### Exercise prompt
Print the lines that run from the line with "中国の大手製造メーカー（中国石化）より正規ルートで仕" to the line with "生産メーカーが急増しております。", keeping both end lines, exactly as they appear in the entries below, and nothing else.

*** Opening of Raw data ***

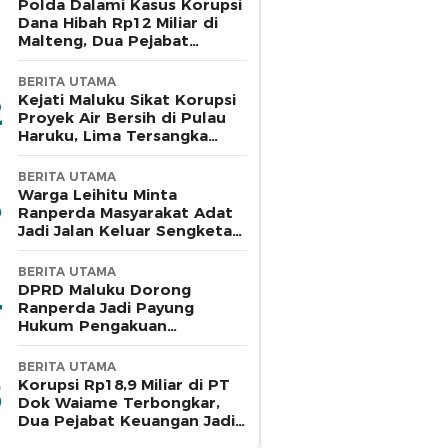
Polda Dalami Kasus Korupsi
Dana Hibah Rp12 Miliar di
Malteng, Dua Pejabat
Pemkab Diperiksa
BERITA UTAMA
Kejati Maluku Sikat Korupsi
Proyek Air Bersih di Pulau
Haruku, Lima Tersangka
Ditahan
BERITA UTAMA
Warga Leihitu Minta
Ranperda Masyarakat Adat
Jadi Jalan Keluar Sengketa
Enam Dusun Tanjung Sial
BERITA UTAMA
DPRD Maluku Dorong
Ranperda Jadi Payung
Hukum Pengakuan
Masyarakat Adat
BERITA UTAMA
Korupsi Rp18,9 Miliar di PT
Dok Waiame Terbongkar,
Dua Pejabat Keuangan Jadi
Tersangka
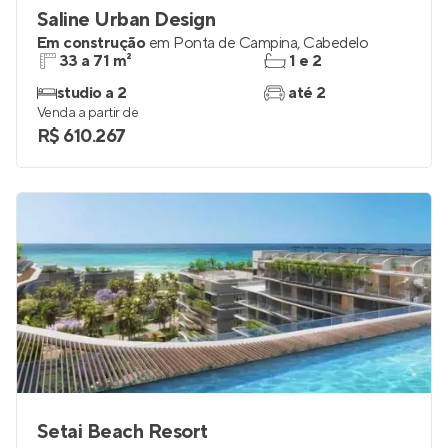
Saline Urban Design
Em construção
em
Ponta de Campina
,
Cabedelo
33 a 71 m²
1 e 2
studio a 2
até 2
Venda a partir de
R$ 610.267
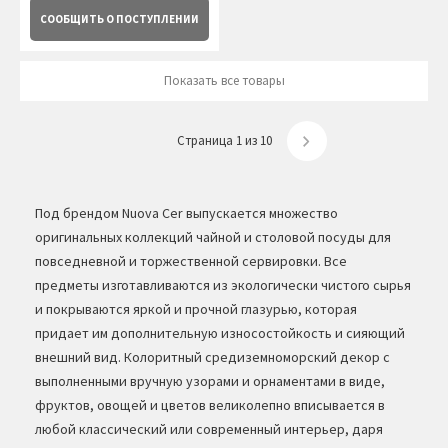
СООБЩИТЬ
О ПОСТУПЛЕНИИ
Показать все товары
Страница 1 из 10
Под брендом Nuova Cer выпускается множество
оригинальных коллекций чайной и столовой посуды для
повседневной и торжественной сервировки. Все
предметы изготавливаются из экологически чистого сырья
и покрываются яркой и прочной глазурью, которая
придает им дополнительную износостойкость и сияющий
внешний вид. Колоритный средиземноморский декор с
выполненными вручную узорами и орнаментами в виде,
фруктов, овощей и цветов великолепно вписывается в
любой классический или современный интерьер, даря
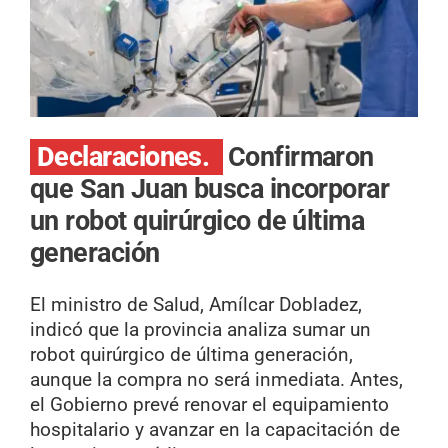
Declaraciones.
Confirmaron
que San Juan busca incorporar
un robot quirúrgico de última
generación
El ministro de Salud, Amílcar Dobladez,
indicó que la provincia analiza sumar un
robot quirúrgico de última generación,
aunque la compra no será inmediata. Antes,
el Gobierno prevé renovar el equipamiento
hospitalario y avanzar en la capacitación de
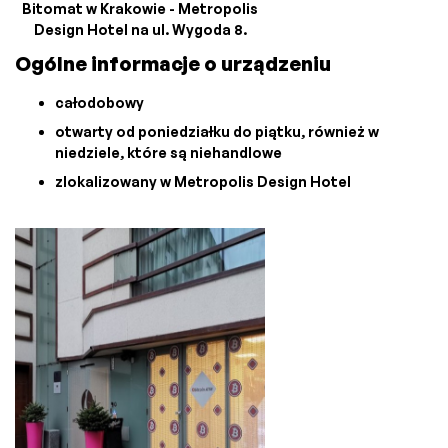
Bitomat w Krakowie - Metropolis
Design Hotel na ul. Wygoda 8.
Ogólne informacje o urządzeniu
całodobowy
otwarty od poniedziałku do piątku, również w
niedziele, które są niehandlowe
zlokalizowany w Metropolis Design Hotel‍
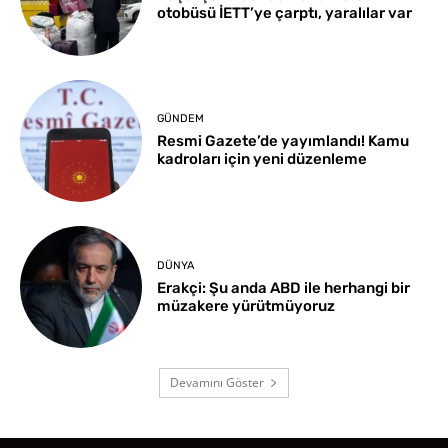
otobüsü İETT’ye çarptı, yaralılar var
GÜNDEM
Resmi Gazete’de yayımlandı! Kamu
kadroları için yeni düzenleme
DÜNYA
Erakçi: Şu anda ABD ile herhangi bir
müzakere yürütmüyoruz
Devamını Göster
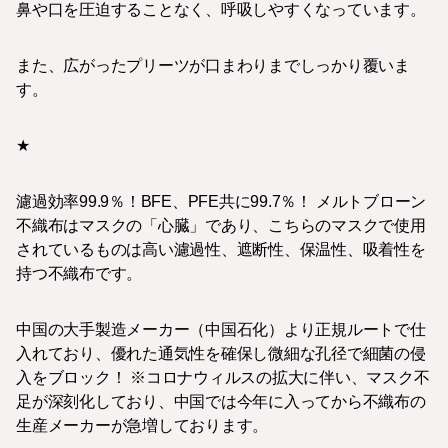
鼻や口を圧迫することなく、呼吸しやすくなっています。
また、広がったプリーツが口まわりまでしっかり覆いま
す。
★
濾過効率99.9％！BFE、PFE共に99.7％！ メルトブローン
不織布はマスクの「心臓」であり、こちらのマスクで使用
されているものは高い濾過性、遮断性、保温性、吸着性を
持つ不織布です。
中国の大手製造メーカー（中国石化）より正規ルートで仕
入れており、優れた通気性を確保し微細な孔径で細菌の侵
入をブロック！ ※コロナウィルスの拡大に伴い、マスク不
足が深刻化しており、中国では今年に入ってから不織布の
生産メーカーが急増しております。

*** Close of Raw data ***
*** Opening of Raw data ***

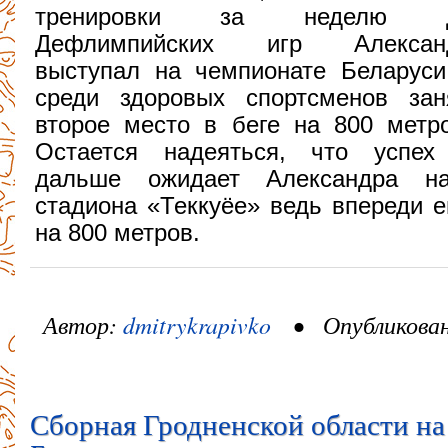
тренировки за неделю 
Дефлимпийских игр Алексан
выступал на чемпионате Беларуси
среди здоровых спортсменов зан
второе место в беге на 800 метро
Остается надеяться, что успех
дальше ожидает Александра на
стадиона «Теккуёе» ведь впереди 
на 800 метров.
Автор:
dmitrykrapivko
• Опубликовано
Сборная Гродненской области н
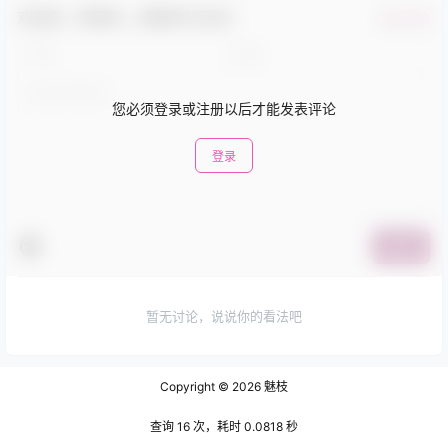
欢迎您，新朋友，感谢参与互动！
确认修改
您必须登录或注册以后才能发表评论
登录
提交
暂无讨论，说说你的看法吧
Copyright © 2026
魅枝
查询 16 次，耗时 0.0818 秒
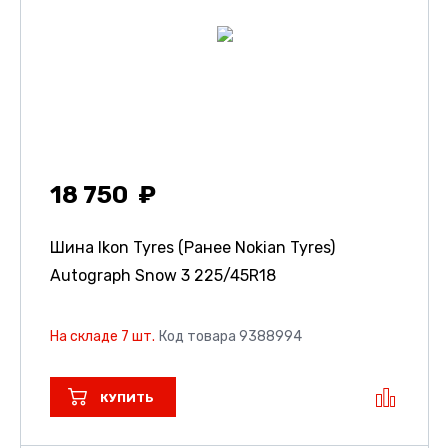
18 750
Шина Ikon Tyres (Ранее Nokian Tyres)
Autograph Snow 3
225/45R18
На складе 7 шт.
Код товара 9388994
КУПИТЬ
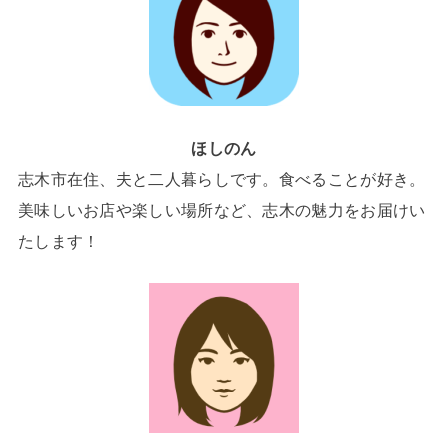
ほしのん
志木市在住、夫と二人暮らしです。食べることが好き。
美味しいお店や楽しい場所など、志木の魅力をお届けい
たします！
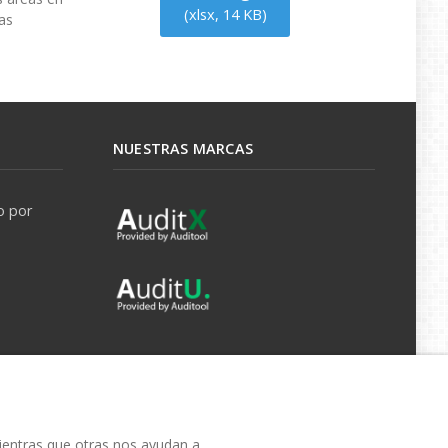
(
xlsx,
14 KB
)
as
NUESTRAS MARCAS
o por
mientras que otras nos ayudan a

*** Close of Raw data ***

### Answer to this exercise
中国の大手製造メーカー（中国石化）より正規ルートで仕
入れており、優れた通気性を確保し微細な孔径で細菌の侵
入をブロック！ ※コロナウィルスの拡大に伴い、マスク不
足が深刻化しており、中国では今年に入ってから不織布の
生産メーカーが急増しております。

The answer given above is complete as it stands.